Jeong Geun Ok, Shin Sang Hun, Seo Eun Jin, Kwon Yang Woo, Heo Soon Chul, Kim Ki-Hyung, Yoon Man-Soo, Suh Dong-Soo, Kim Jae Ho
Medical Research Center for Ischemic Tissue Regeneration, School of Medicine, Pusan National University, Yangsan 626-870, Gyeongsangnam-do, Republic of Korea.
Cell Physiol Biochem. 2013;32(2):253-63. doi: 10.1159/000354434. Epub 2013 Jul 31.

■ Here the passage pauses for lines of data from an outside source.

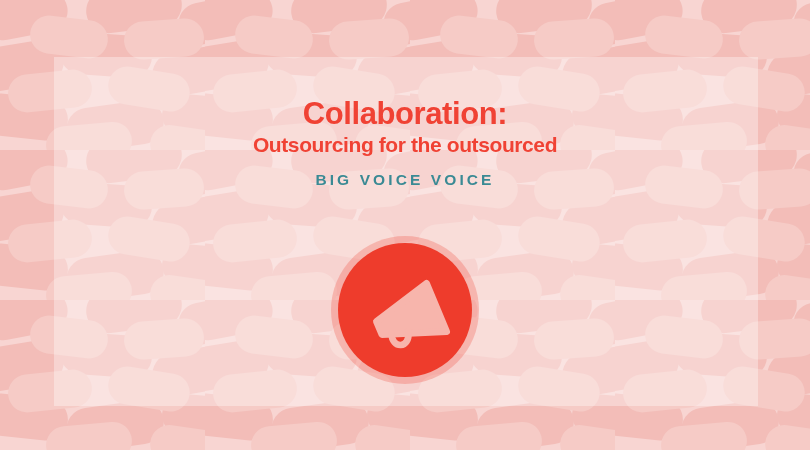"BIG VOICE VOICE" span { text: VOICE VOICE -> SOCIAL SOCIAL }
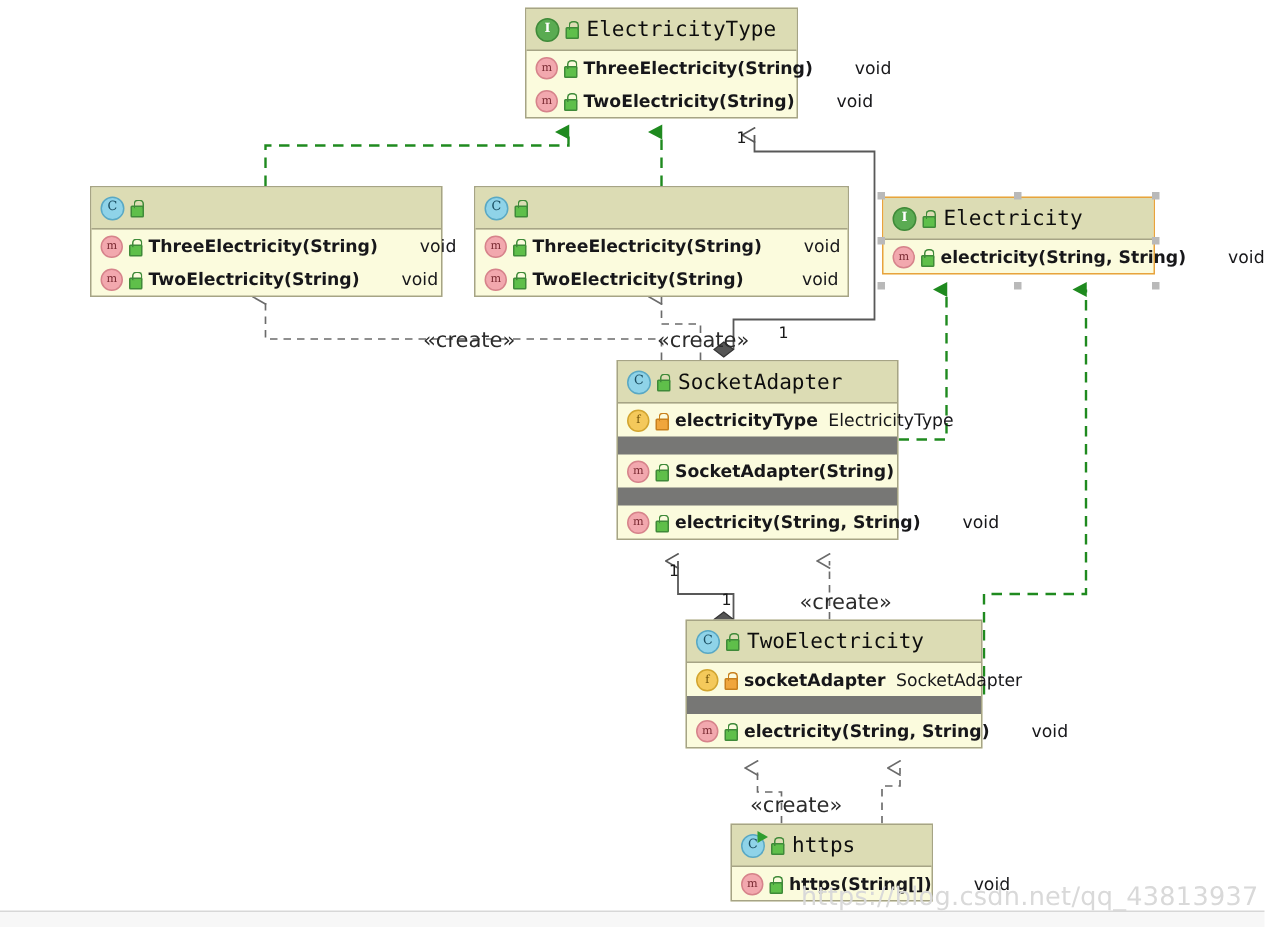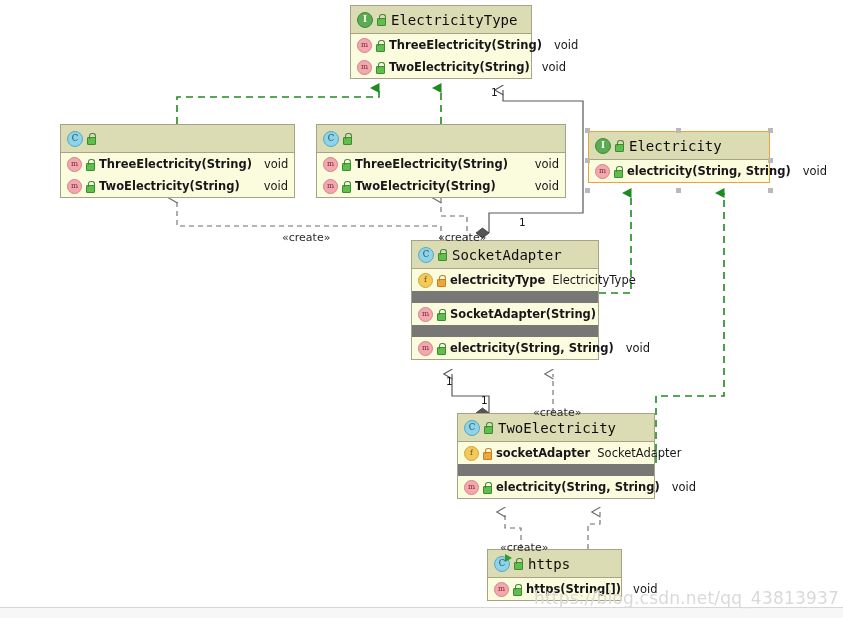"void" .row .rt { padding-left: 12px -> 28px }
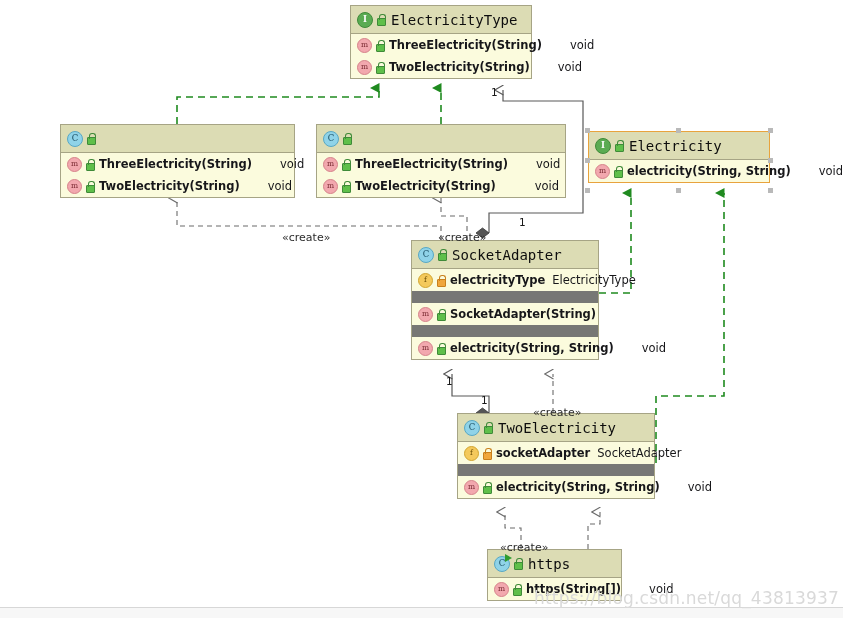"«create»" .elabel { font-size: 11px -> 14px; margin-top: 12px -> none }
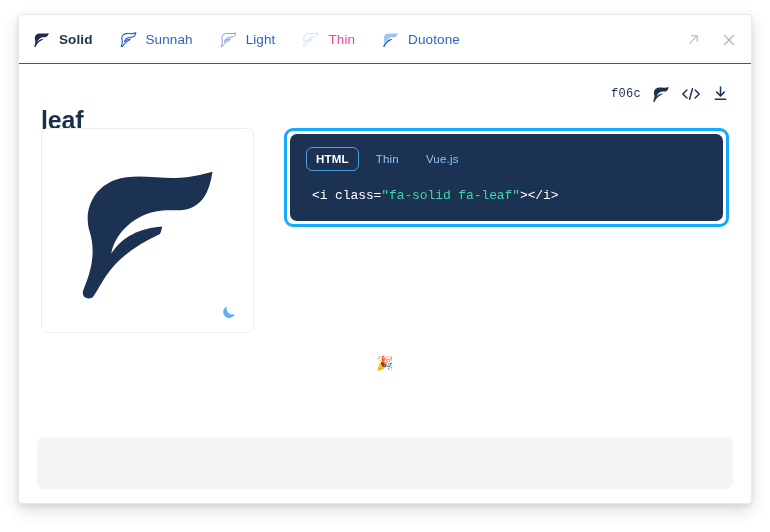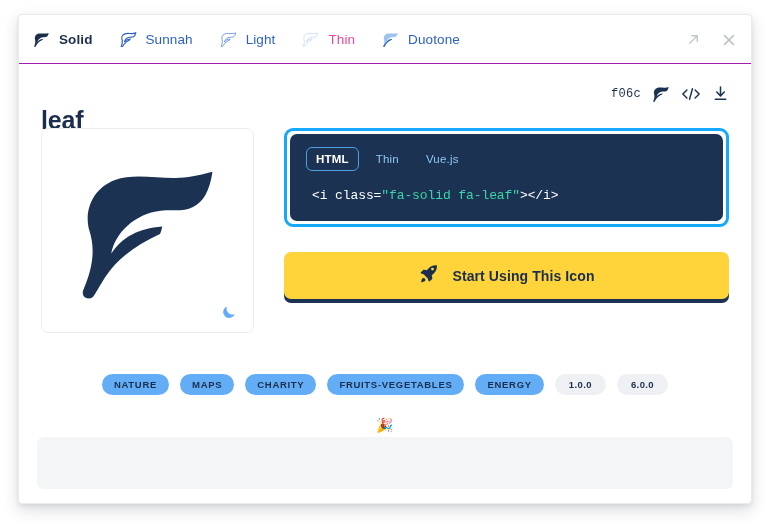"Start Using This Icon" div.cta-wrap { html: <div> <div> <span> <svg> <path></path> <path></path> </svg> </span> <span>Start Using This Icon</span> </div> </div> -> none }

Transcriptional co-activator with PDZ-binding motif (TAZ), a downstream effector of the Hippo pathway, has been reported to regulate organ size, tissue homeostasis, and tumorigenesis by acting as a transcriptional co-activator. Lysophosphatidic acid (LPA) is a bioactive lipid implicated in tumorigenesis and metastasis of ovarian cancer through activation of G protein-coupled receptors. However, the involvement of TAZ in LPA-induced tumorigenesis of ovarian cancer has not been elucidated.
In order to demonstrate the role of TAZ in LPA-stimulated tumorigenesis, the effects of LPA on TAZ expression and cell migration were determined by Western blotting and chemotaxis analyses in R182 human epithelial ovarian cancer cells.
Treatment of R182 cells with the LPA receptor inhibitor Ki16425 blocked LPA-induced cell migration. In addition, transfection of R182 cells with small interfering RNA specific for LPA receptor 1 resulted in abrogation of LPA-stimulated cell migration. LPA induced phosphorylation of ERK and p38 MAP kinase in R182 cells and pretreatment of cells with the MEK-ERK pathway inhibitor U0126, but not the p38 MAPK inhibitor SB202190, resulted in abrogation of LPA-induced cell migration. Pretreatment of R182 cells with U0126 attenuated LPA-induced mRNA levels of TAZ and its transcriptional target genes, such as CTGF and CYR61, without affecting phosphorylation level of YAP. These results suggest that MEK-ERK pathway plays a key role in LPA-induced cell migration and mRNA expression of TAZ in R182 cells, without affecting stability of TAZ protein. In addition, small interfering RNA-mediated silencing of TAZ expression attenuated LPA-stimulated migration of R182 cells. These results suggest that TAZ plays a key role in LPA-stimulated migration of epithelial ovarian cancer cells.
含PDZ结合基序的转录共激活因子(TAZ)是Hippo信号通路的下游效应分子,据报道它作为转录共激活因子可调节器官大小、组织稳态和肿瘤发生。溶血磷脂酸(LPA)是一种生物活性脂质,通过激活G蛋白偶联受体参与卵巢癌的肿瘤发生和转移。然而,TAZ在LPA诱导的卵巢癌肿瘤发生中的作用尚未阐明。
为了证明TAZ在LPA刺激的肿瘤发生中的作用,通过蛋白质免疫印迹法和趋化性分析,在R182人上皮性卵巢癌细胞中测定LPA对TAZ表达和细胞迁移的影响。
用LPA受体抑制剂Ki16425处理R182细胞可阻断LPA诱导的细胞迁移。此外,用针对LPA受体1的小干扰RNA转染R182细胞导致LPA刺激的细胞迁移被消除。LPA诱导R182细胞中ERK和p38丝裂原活化蛋白激酶的磷酸化,用MEK-ERK通路抑制剂U0126预处理细胞,但不用p38丝裂原活化蛋白激酶抑制剂SB202190预处理细胞,可导致LPA诱导的细胞迁移被消除。用U0126预处理R182细胞可减弱LPA诱导的TAZ及其转录靶基因(如CTGF和CYR61)的mRNA水平,而不影响YAP的磷酸化水平。这些结果表明,MEK-ERK通路在LPA诱导的R182细胞迁移和TAZ的mRNA表达中起关键作用,而不影响TAZ蛋白的稳定性。此外,小干扰RNA介导的TAZ表达沉默减弱了LPA刺激的R182细胞迁移。这些结果表明,TAZ在LPA刺激的上皮性卵巢癌细胞迁移中起关键作用。